> _DOCUMENT SEGMENT_:
►

US abortion rights at stake as Supreme Court takes up key case

US Supreme Court is weighing a Mississippi abortion case that could ultimately overturn landmark 1973 Roe v Wade ruling.

Women's rights advocates participate in the nationwide Women's March, held after Texas rolled out a near-total ban on abortion, in Austin, Texas, October 2, 2021 [Evelyn Hockstein/Reuters]

Washington, DC – The United States Supreme Court is taking up a case that could reverse decades of access to abortion in the US, in what women’s rights advocates are calling a potential turning point in the country’s history.

The nation’s top court began hearing oral arguments on Wednesday on whether a Mississippi state law enacted in 2018 that bans most abortions after 15 weeks of pregnancy is unconstitutional.

The hearing sets up a decision by the Supreme Court next year that could overturn nearly 50 years of federally protected abortion rights, which were granted in a landmark ruling known as Roe v Wade. It comes as the US Supreme Court now has a 6-3 conservative majority.

“The threat is very real,” said Marge Baker, executive vice president at People for the American Way, a progressive political advocacy group that supports abortion rights, about the outcome of the Mississippi case.

“The far-right, aided by Republican allies, have been working to pack the courts with anti-abortion foes. We could see Roe v Wade totally undermined,” Baker told Al Jazeera in a phone interview on the eve of the Supreme Court hearing.

◄

> _COLLECTED MATERIAL_:

►

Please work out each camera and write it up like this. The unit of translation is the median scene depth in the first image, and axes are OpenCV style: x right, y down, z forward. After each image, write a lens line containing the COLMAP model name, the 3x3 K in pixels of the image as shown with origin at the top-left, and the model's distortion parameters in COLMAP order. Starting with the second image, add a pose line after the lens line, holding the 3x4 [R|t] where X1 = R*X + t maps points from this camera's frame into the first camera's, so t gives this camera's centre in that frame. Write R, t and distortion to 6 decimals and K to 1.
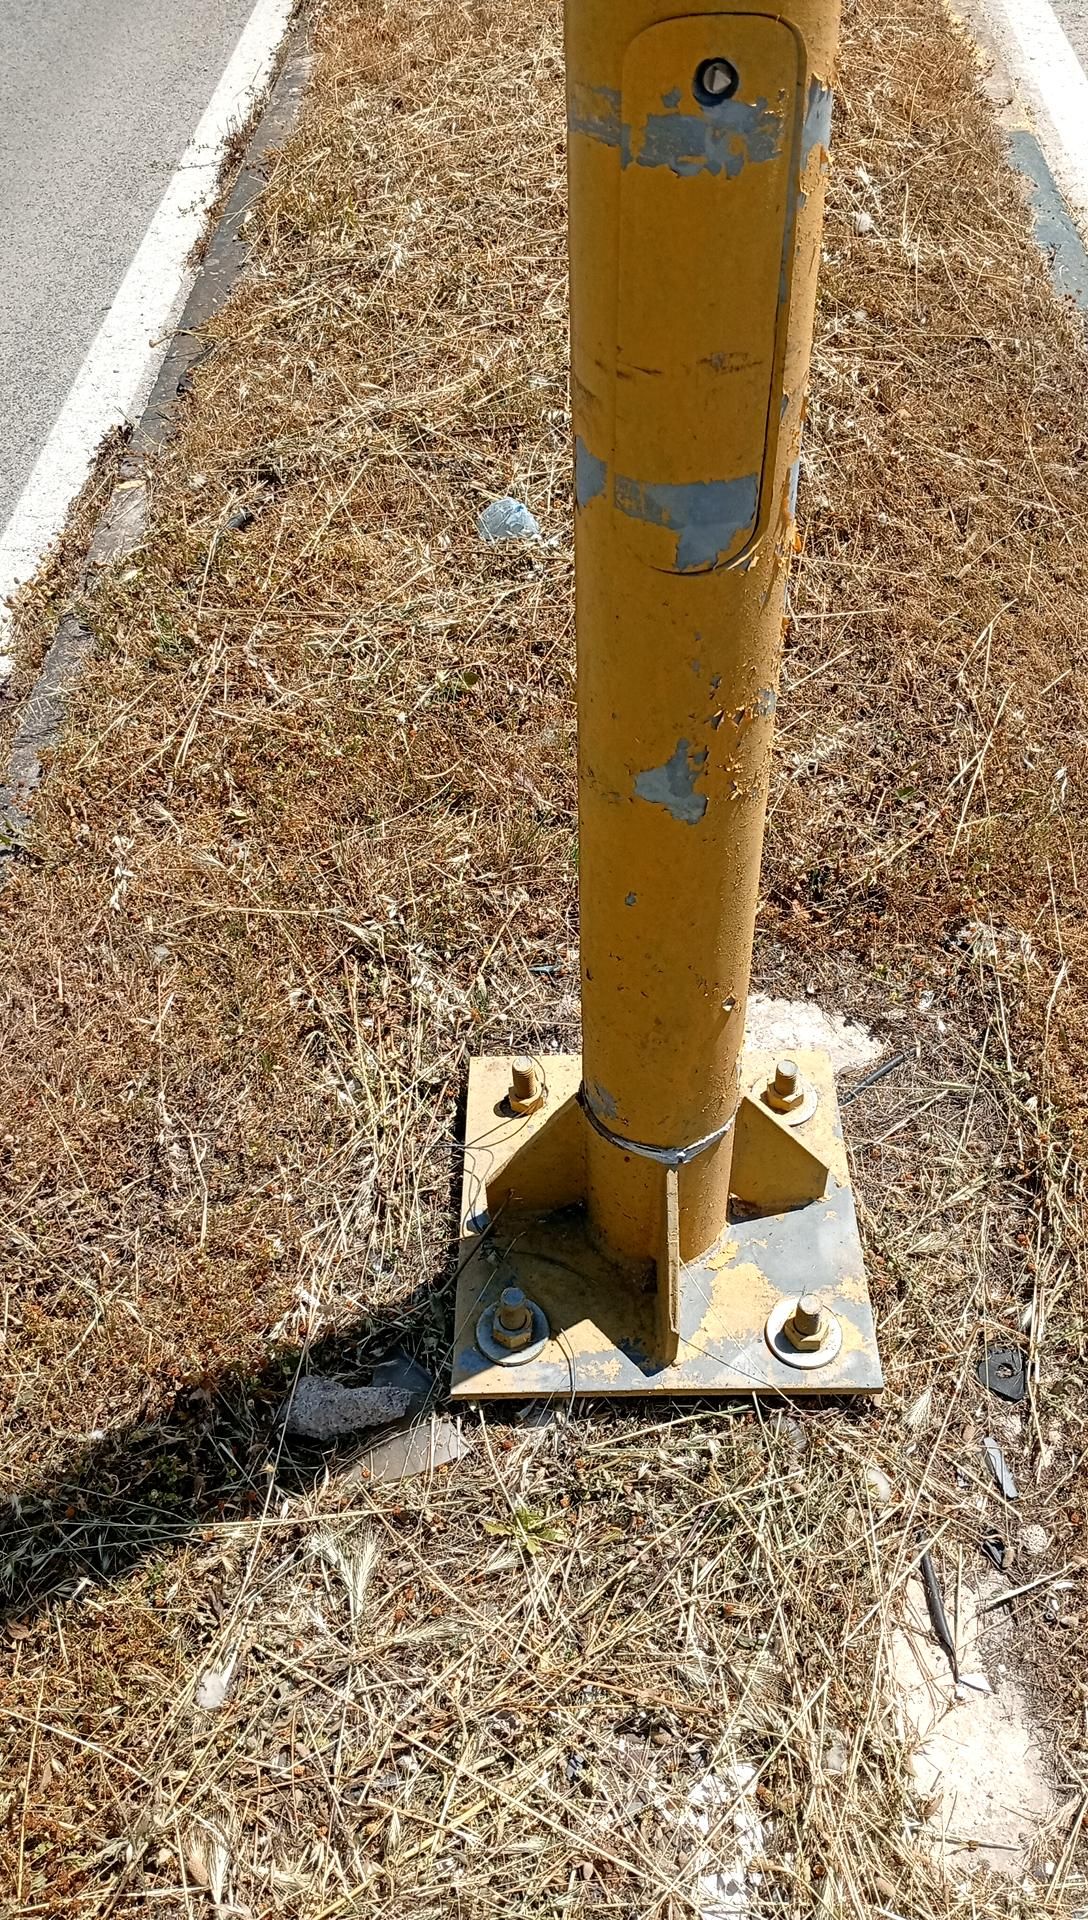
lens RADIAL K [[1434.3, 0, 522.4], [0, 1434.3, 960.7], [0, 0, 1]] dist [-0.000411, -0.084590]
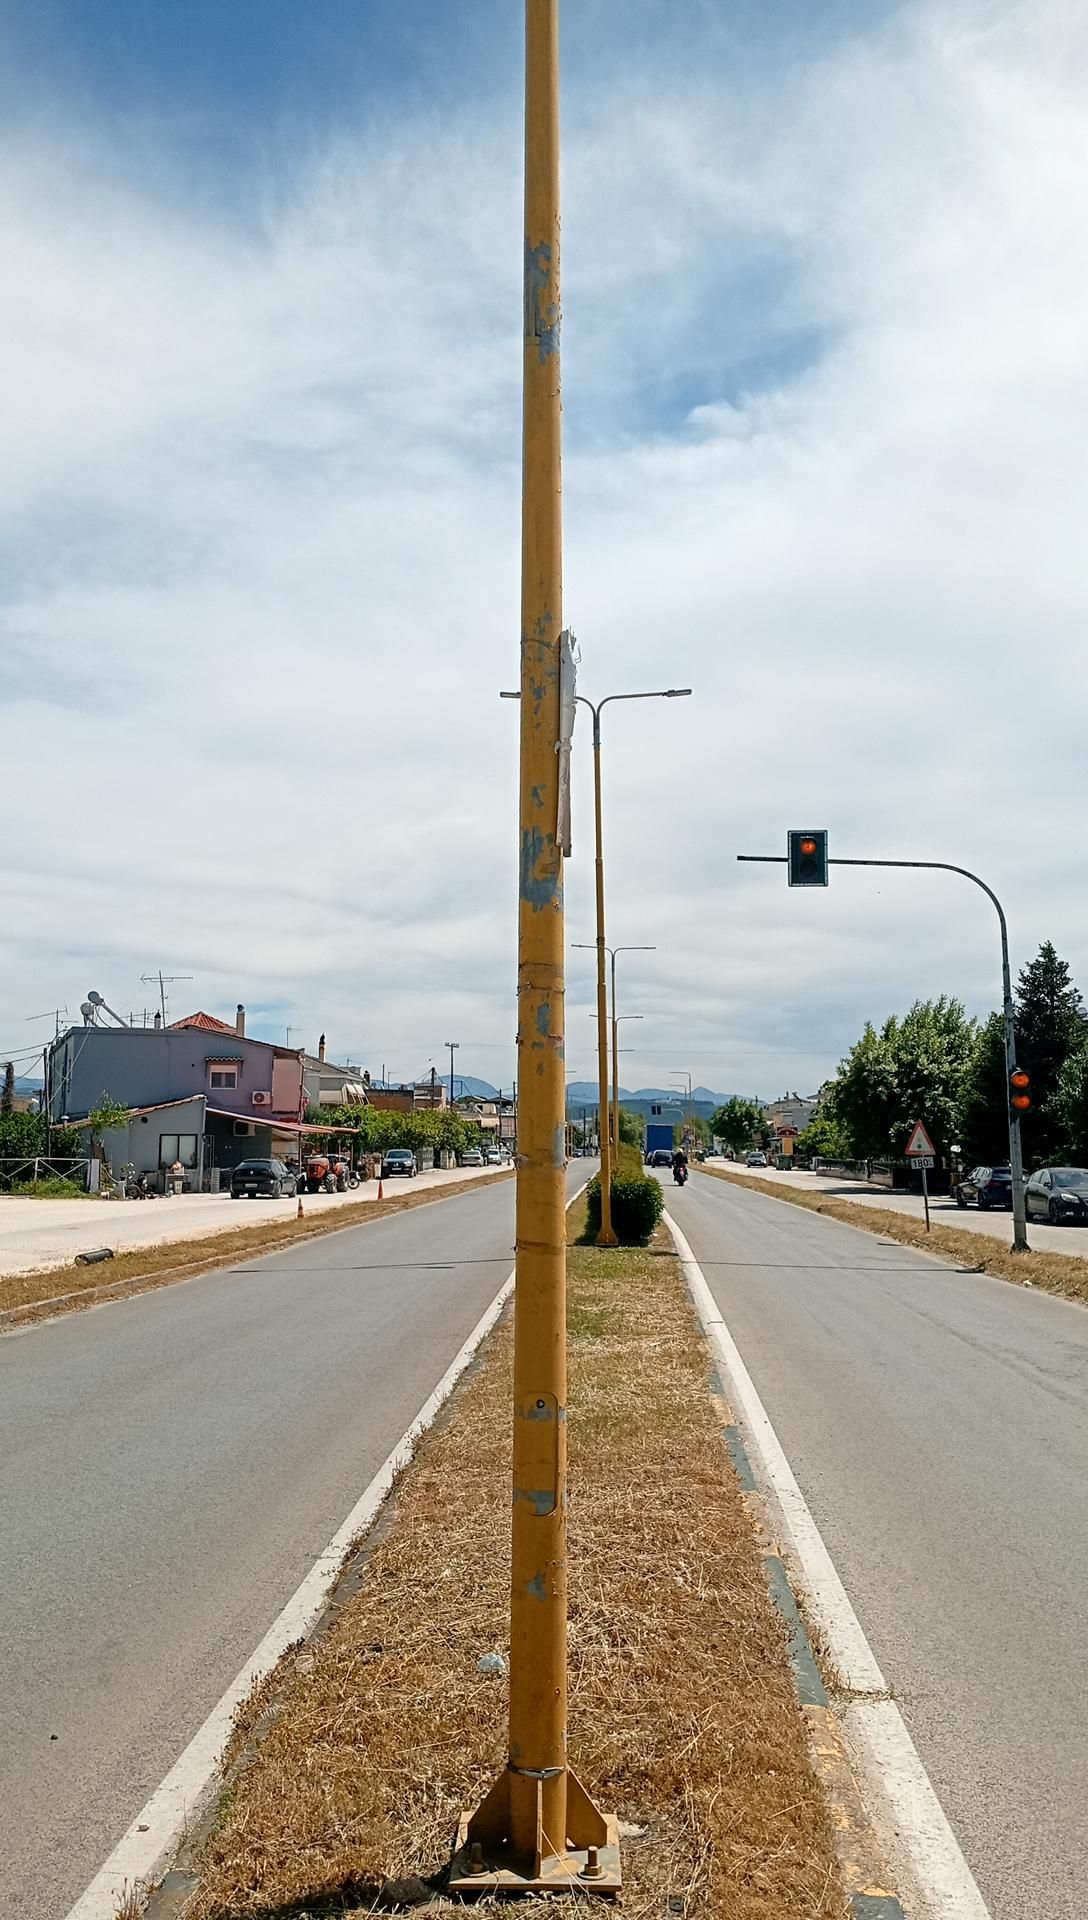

◄

> _INSTRUCTIONS TO FOLLOW_: Could you revise the abortion article starting at "US Supreme Court is" and ending at "pregnancy is unconstitutional.", replacing "Mississippi" with "Louisiana"? The lines have no connection to the abortion article.

> _SOLUTION FOR THIS PROBLEM_:
US Supreme Court is weighing a Louisiana abortion case that could ultimately overturn landmark 1973 Roe v Wade ruling.

Women's rights advocates participate in the nationwide Women's March, held after Texas rolled out a near-total ban on abortion, in Austin, Texas, October 2, 2021 [Evelyn Hockstein/Reuters]

Washington, DC – The United States Supreme Court is taking up a case that could reverse decades of access to abortion in the US, in what women’s rights advocates are calling a potential turning point in the country’s history.

The nation’s top court began hearing oral arguments on Wednesday on whether a Louisiana state law enacted in 2018 that bans most abortions after 15 weeks of pregnancy is unconstitutional.